-- Material for this exercise --
##############################
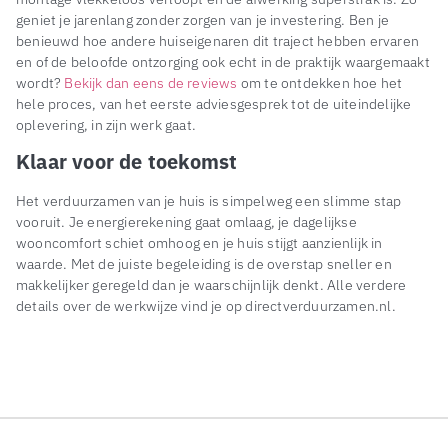
geniet je jarenlang zonder zorgen van je investering. Ben je
benieuwd hoe andere huiseigenaren dit traject hebben ervaren
en of de beloofde ontzorging ook echt in de praktijk waargemaakt
wordt?
Bekijk dan eens de reviews
om te ontdekken hoe het
hele proces, van het eerste adviesgesprek tot de uiteindelijke
oplevering, in zijn werk gaat.
Klaar voor de toekomst
Het verduurzamen van je huis is simpelweg een slimme stap
vooruit. Je energierekening gaat omlaag, je dagelijkse
wooncomfort schiet omhoog en je huis stijgt aanzienlijk in
waarde. Met de juiste begeleiding is de overstap sneller en
makkelijker geregeld dan je waarschijnlijk denkt. Alle verdere
details over de werkwijze vind je op directverduurzamen.nl.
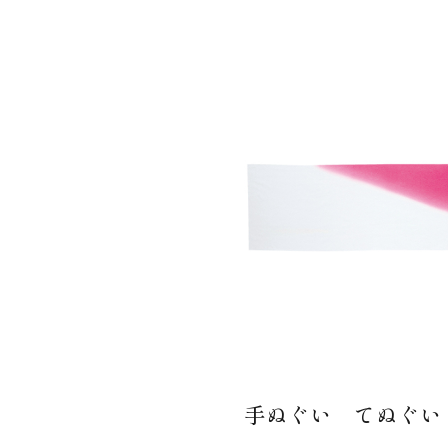
手ぬぐい てぬぐい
##############################
-- Task description --
After counting the lines of the records above that hold the word "gaat", give the total and nothing else.

-- Exercise solution --
2